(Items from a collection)
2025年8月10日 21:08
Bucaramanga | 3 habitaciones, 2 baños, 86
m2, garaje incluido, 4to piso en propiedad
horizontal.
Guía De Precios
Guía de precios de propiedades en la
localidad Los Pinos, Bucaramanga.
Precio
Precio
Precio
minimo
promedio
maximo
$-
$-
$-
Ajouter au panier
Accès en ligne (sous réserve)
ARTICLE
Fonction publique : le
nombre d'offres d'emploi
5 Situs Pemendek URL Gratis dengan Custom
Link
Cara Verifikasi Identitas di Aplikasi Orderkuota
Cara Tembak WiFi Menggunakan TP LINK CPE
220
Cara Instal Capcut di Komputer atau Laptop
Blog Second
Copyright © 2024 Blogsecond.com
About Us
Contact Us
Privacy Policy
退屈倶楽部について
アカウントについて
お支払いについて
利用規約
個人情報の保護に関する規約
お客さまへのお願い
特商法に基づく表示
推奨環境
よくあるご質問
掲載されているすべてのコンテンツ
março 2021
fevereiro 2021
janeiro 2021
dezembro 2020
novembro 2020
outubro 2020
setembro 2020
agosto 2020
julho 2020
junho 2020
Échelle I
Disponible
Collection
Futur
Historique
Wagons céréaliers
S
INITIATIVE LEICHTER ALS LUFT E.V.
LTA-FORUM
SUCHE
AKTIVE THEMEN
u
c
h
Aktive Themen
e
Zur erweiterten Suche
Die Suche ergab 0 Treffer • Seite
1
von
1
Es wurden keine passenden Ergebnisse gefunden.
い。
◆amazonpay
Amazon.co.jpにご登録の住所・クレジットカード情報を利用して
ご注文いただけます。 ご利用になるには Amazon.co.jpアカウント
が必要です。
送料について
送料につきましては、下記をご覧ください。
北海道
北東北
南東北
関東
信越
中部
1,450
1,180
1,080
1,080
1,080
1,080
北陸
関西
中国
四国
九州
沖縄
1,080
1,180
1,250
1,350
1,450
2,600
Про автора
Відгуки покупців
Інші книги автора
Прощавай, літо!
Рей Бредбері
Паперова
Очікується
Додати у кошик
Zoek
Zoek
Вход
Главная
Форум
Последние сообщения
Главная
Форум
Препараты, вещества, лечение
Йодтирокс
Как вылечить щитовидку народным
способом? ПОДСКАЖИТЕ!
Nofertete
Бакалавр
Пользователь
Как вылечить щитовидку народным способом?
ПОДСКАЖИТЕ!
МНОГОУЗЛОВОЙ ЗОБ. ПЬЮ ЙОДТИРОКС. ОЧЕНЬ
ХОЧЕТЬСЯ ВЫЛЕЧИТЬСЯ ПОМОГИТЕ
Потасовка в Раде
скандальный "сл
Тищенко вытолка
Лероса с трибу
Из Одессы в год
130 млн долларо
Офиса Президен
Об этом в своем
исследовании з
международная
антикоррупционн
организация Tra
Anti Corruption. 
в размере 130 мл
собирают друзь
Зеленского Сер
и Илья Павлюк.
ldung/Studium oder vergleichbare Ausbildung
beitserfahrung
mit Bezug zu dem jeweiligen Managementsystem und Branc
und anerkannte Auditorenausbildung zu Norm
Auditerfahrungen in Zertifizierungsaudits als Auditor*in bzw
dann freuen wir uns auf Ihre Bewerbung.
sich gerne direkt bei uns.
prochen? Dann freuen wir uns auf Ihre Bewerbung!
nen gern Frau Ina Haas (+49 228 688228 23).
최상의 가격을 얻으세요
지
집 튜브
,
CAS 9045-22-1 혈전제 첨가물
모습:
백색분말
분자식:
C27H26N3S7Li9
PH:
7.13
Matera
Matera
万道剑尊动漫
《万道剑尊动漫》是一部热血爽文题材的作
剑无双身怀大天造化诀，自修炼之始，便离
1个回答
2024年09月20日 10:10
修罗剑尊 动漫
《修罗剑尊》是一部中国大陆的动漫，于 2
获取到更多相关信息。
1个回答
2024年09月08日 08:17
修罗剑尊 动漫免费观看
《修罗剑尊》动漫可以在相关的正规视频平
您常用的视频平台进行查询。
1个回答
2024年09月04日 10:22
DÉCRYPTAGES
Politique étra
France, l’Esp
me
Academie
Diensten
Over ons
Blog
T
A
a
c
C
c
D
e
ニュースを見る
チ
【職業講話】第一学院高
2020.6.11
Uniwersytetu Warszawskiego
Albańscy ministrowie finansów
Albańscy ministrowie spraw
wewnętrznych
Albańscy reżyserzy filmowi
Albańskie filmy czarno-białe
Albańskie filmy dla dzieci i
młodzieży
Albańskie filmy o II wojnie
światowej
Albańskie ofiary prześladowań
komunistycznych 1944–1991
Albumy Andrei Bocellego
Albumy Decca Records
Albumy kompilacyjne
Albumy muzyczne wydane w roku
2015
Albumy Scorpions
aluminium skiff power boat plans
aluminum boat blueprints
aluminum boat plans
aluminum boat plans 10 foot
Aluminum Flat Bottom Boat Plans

**PROBLEM REQUIREMENTS:**
Can you gather every line from the items above that contains the word "народным"? Count only matches with the same uppercase and lowercase letters.

**ANSWER FOR THIS EXERCISE:**
Как вылечить щитовидку народным
Как вылечить щитовидку народным способом?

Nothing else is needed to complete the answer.